Most significantly, 3.8 miles of the Arizona Trail would have to be relocated because of the proposed mine. The Arizona Trail extends over 800 miles through the state – from its southern border with Mexico to its northern border with Utah.   The section of the trail impacted by the mine traverses an area of unique biological diversity that is accessible to an adjacent metropolitan area of almost 1 million residents.

If allowed, this huge mine will consist of a permanent open pit mine that will measure a half mile deep and a mile rim-to-rim and mine waste piled 70-80 stories high that will obliterate the drainages and valleys in the Santa Rita Mountains.

The proposed Rosemont Mine could also have devastating impacts to other economic sectors that depend on outdoor recreation. Consider:

In 2011, BizTucson a regional business magazine, reported that toursim is a “$2.5 billion a year industry” in southern Arizona.

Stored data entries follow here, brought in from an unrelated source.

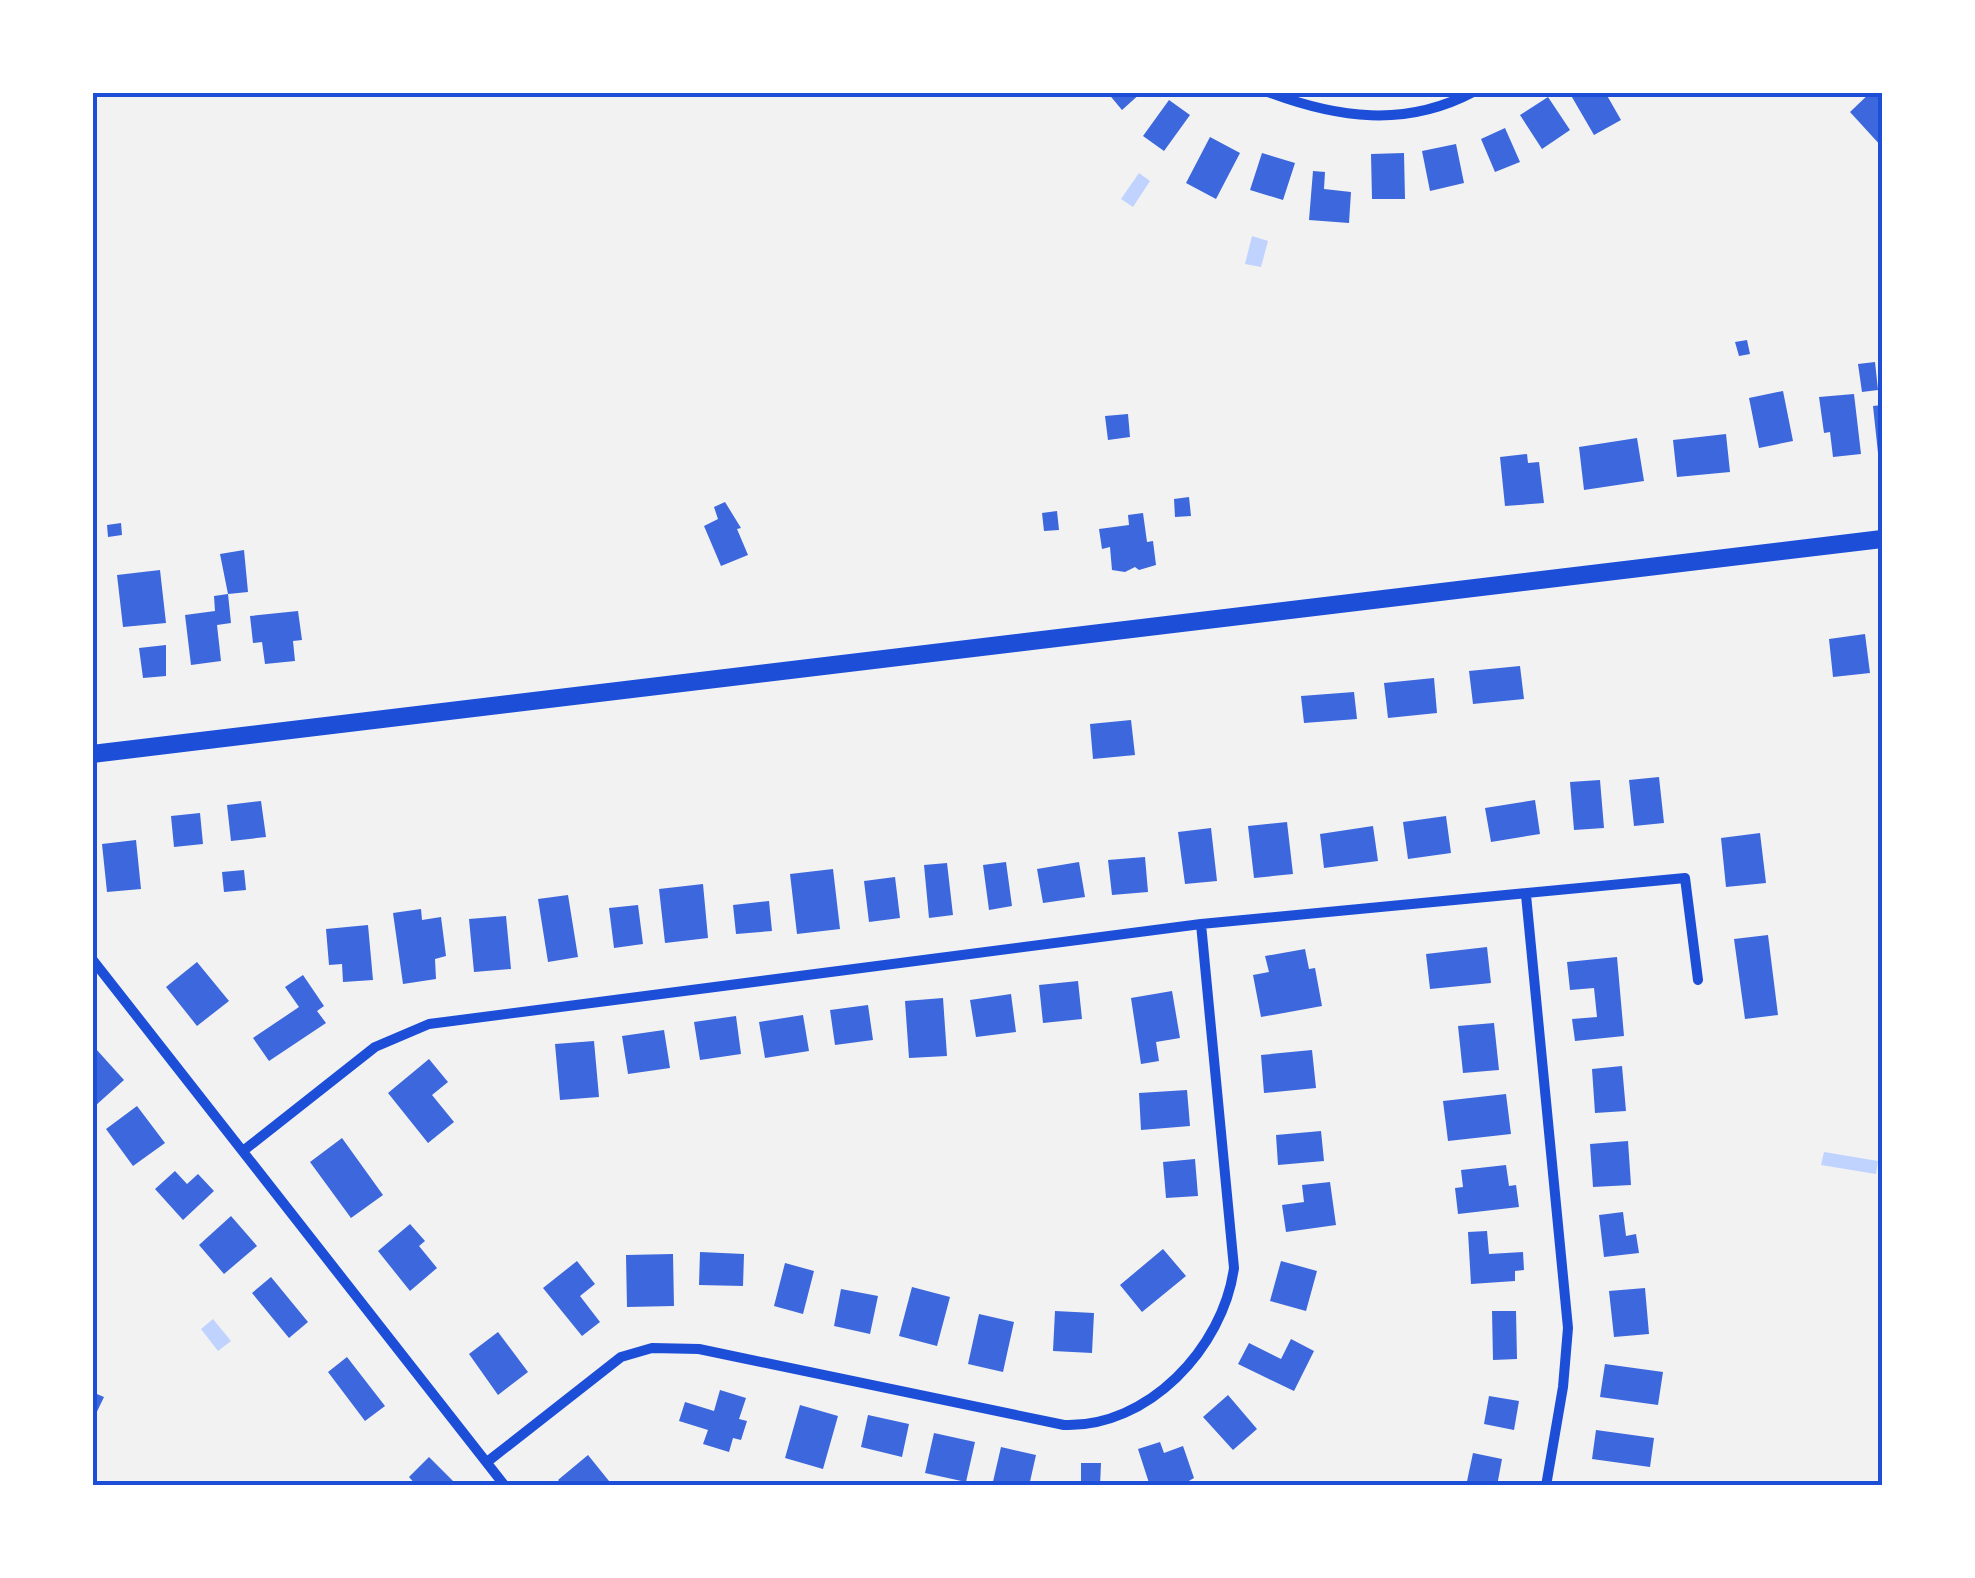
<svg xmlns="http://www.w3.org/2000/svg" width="1975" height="1578" viewBox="0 0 1975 1578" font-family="Manrope,sans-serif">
<rect width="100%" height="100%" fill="#f2f2f2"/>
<path fill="#bfd3fe" d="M 1139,173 L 1150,181 L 1133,207 L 1121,199 Z
M 1252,236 L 1268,241 L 1261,267 L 1245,264 Z
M 1824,1152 L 1878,1161 L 1876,1174 L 1821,1165 Z
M 213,1319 L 231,1341 L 218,1351 L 201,1329 Z"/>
<path fill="#3d67dc" d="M 1107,92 L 1142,92 L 1122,110 Z
M 1569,92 L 1605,92 L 1621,120 L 1594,135 Z
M 1871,92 L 1878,92 L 1882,98 L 1882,147 L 1850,112 Z
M 1548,97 L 1570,130 L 1542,149 L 1520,115 Z
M 1169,100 L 1190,115 L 1164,151 L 1143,136 Z
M 1505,128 L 1520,162 L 1495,172 L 1481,139 Z
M 1210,137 L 1240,153 L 1216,199 L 1186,183 Z
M 1456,144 L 1464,183 L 1430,191 L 1422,151 Z
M 1262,153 L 1295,163 L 1283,200 L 1250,190 Z
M 1404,153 L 1405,199 L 1372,199 L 1371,154 Z
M 1313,171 L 1325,172 L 1324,189 L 1351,192 L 1349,223 L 1309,220 Z
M 1747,340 L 1750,354 L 1739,356 L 1735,342 Z
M 1875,362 L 1878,390 L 1862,392 L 1858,364 Z
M 1783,391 L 1793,441 L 1759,448 L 1749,398 Z
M 1854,394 L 1861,454 L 1833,457 L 1830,432 L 1824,433 L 1819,397 Z
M 1882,405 L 1882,452 L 1878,453 L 1873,406 Z
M 1128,414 L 1130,437 L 1108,440 L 1105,416 Z
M 1726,434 L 1730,472 L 1677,477 L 1673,440 Z
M 1637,438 L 1644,481 L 1584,490 L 1579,447 Z
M 1527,454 L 1528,463 L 1539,462 L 1544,503 L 1505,506 L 1500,457 Z
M 1189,497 L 1191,516 L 1175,517 L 1174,499 Z
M 725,502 L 741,528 L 737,529 L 748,555 L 721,566 L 704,526 L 718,519 L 714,507 Z
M 1057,511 L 1059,530 L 1044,531 L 1042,513 Z
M 1143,513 L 1147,542 L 1153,541 L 1156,565 L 1139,570 L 1135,567 L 1125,572 L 1112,570 L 1110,547 L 1102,549 L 1099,529 L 1129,525 L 1128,515 Z
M 121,523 L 122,535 L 108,537 L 107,525 Z
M 244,550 L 248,592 L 228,594 L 231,623 L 217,625 L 221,661 L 191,665 L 185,615 L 215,611 L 214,596 L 228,594 L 220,554 Z
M 160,570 L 166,623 L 123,627 L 117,575 Z
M 298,611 L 302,640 L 293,641 L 295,661 L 265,664 L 262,642 L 253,643 L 250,616 Z
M 1865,634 L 1870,673 L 1833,677 L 1829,639 Z
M 166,645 L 166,676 L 143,678 L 139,648 Z
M 1520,666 L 1524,699 L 1473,704 L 1469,671 Z
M 1434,678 L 1437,713 L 1388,718 L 1384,683 Z
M 1354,692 L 1357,719 L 1304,723 L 1301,696 Z
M 1131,720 L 1135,755 L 1093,759 L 1090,724 Z
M 1659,777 L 1664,823 L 1634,826 L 1629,780 Z
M 1600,780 L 1604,828 L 1574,830 L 1570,782 Z
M 1535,800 L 1540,834 L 1491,842 L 1485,808 Z
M 261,801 L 266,837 L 231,841 L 227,805 Z
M 200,813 L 203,844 L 174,847 L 171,816 Z
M 1446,816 L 1451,853 L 1408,859 L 1403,822 Z
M 1287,822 L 1293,874 L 1254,878 L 1248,826 Z
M 1373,826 L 1378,861 L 1324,868 L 1320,834 Z
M 1211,828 L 1217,881 L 1185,884 L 1178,832 Z
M 1760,833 L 1766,883 L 1726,887 L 1721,838 Z
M 136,840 L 141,889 L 107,892 L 102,844 Z
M 1145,857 L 1148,892 L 1112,895 L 1108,860 Z
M 1006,862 L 1012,906 L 989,910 L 983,865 Z
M 1079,862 L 1085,897 L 1043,903 L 1037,869 Z
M 947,863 L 953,915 L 929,918 L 924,865 Z
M 833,869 L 840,929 L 797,934 L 790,874 Z
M 244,870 L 246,890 L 224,892 L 222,872 Z
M 895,877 L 900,918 L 869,922 L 864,881 Z
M 703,884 L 708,938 L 665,943 L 659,889 Z
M 568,895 L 578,957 L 548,962 L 538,899 Z
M 769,901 L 772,931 L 736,934 L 733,905 Z
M 638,905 L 643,944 L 614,948 L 609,908 Z
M 421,909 L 422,920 L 441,917 L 446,956 L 435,959 L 436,979 L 403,984 L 393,913 Z
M 506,916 L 511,969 L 474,972 L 469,919 Z
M 368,925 L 373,980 L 343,982 L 342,964 L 329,965 L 326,929 Z
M 1768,935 L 1778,1015 L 1745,1019 L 1734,939 Z
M 1487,947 L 1491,983 L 1430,989 L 1426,954 Z
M 1305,949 L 1309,969 L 1315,968 L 1322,1006 L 1261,1017 L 1253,975 L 1269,972 L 1265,956 Z
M 1617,957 L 1624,1036 L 1575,1041 L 1572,1019 L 1597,1017 L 1594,988 L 1570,990 L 1567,962 Z
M 197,962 L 229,1001 L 197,1026 L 166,987 Z
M 303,975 L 324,1006 L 317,1011 L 326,1023 L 269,1061 L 253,1038 L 299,1007 L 285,987 Z
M 1078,981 L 1082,1019 L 1043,1023 L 1039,985 Z
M 1172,991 L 1180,1038 L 1156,1042 L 1159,1061 L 1141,1064 L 1131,998 Z
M 1011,994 L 1016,1032 L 976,1037 L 970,1000 Z
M 943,998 L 947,1056 L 909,1058 L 905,1001 Z
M 868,1005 L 873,1040 L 835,1045 L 830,1010 Z
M 803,1015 L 809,1051 L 765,1058 L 759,1022 Z
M 736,1016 L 741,1054 L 700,1060 L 694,1022 Z
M 1494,1023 L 1499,1070 L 1463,1073 L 1458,1026 Z
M 664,1030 L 670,1068 L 628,1074 L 622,1036 Z
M 594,1041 L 599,1097 L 560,1100 L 555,1044 Z
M 96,1049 L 124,1080 L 95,1106 L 92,1052 Z
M 1312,1050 L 1316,1088 L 1264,1093 L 1261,1055 Z
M 429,1059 L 448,1082 L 432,1095 L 454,1122 L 428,1143 L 388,1093 Z
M 1622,1066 L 1626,1111 L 1595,1113 L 1592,1069 Z
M 1187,1090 L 1190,1126 L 1141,1130 L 1139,1093 Z
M 1506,1094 L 1511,1134 L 1448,1141 L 1443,1101 Z
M 137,1106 L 165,1143 L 133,1166 L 106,1129 Z
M 1321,1131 L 1324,1161 L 1278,1165 L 1276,1135 Z
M 342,1138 L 383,1195 L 351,1218 L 310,1162 Z
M 1628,1141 L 1631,1185 L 1593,1187 L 1590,1144 Z
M 1195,1159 L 1198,1196 L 1166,1198 L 1163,1162 Z
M 1506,1165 L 1509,1186 L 1516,1185 L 1519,1207 L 1458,1214 L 1455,1188 L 1463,1187 L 1461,1170 Z
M 175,1171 L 187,1184 L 198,1174 L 214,1191 L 183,1220 L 155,1189 Z
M 1330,1182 L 1336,1225 L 1286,1232 L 1282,1205 L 1304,1202 L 1302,1185 Z
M 1623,1212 L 1626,1236 L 1636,1234 L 1639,1253 L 1604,1257 L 1599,1215 Z
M 231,1216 L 257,1246 L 224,1274 L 199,1245 Z
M 410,1224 L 425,1241 L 419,1246 L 437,1268 L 410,1291 L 378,1251 Z
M 1487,1231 L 1489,1254 L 1523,1252 L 1524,1270 L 1515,1271 L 1515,1281 L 1471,1284 L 1468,1232 Z
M 1163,1249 L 1186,1276 L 1142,1312 L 1120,1285 Z
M 700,1252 L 744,1254 L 743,1286 L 699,1285 Z
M 673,1254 L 674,1306 L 627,1307 L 626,1255 Z
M 577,1261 L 595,1284 L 580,1296 L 600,1322 L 582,1336 L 543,1288 Z
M 1281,1261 L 1317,1271 L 1306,1311 L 1270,1301 Z
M 785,1263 L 814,1271 L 803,1314 L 774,1306 Z
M 271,1277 L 308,1322 L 289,1338 L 252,1293 Z
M 912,1287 L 950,1297 L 937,1346 L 899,1336 Z
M 1645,1288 L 1649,1334 L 1614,1337 L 1609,1291 Z
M 841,1289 L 878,1296 L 870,1334 L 834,1326 Z
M 1055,1311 L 1094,1313 L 1092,1353 L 1053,1351 Z
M 1492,1311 L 1516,1311 L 1517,1359 L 1493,1360 Z
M 979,1314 L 1014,1322 L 1003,1372 L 968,1364 Z
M 498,1332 L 528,1372 L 498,1395 L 469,1354 Z
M 1291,1339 L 1314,1351 L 1294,1391 L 1238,1364 L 1249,1343 L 1281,1359 Z
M 347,1357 L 385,1406 L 365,1421 L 328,1372 Z
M 1605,1364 L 1663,1372 L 1658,1405 L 1600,1397 Z
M 720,1390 L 746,1398 L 739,1419 L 747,1421 L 741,1440 L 733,1438 L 729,1452 L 703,1444 L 708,1430 L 679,1421 L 685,1402 L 714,1411 Z
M 92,1392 L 104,1397 L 92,1422 Z
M 1228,1395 L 1257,1429 L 1233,1450 L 1203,1417 Z
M 1489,1396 L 1519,1401 L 1514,1430 L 1484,1424 Z
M 800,1405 L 838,1416 L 823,1469 L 785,1458 Z
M 868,1415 L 909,1424 L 902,1457 L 861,1447 Z
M 1596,1430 L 1654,1438 L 1650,1467 L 1592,1459 Z
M 934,1433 L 975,1442 L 966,1482 L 925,1473 Z
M 1160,1442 L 1164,1453 L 1183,1446 L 1194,1478 L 1180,1486 L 1150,1486 L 1138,1449 Z
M 1001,1447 L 1036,1455 L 1029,1486 L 992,1486 Z
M 1473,1453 L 1502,1459 L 1497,1486 L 1466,1486 Z
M 588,1455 L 613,1486 L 563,1486 L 558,1480 Z
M 429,1457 L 458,1486 L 417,1486 L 409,1477 Z
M 1081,1463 L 1101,1463 L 1100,1486 L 1081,1486 Z"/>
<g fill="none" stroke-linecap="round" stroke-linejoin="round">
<path stroke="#1d4ed8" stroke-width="10" d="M 1268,92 C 1337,118 1405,128 1473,92
M 1526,895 L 1568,1328 L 1563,1387 L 1546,1486
M 92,959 L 505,1486
M 243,1151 L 375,1047 L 429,1024 L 1201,924 L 1685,878 L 1698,980
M 487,1462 L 621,1357 L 652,1348 L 699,1349 L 1064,1425 C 1148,1428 1223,1348 1234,1268 L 1201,924"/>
<path stroke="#1d4ed8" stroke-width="18" d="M 92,754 L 1882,539"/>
</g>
<rect width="1975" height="1578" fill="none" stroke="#ffffff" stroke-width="190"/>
<rect x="95" y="95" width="1785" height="1388" fill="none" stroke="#1d4ed8" stroke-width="4"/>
</svg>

The Access Fund, a national organization concerned with keeping public lands open for recreation, released an economic study that found that “87,000 Arizona jobs and $371 million in state tax revenues are supported by “human-powered recreation” such as climbing, hiking, mountain biking and camping.”

Tom Power, a nationally recognized economist, in a report prepared for comments on the Rosemont draft Environmental Impact Statement (DEIS), referenced the Arizona Travel Impacts study indicating there were 31,000 direct travel industry jobs and earnings of approximately $700 million in the counties of Pima, Cochise and Santa Cruz.

Allowing Rosemont to destroy one the mountain ranges that makes southern Arizona a great place for tourists to visit will obviously cause significant economic harm.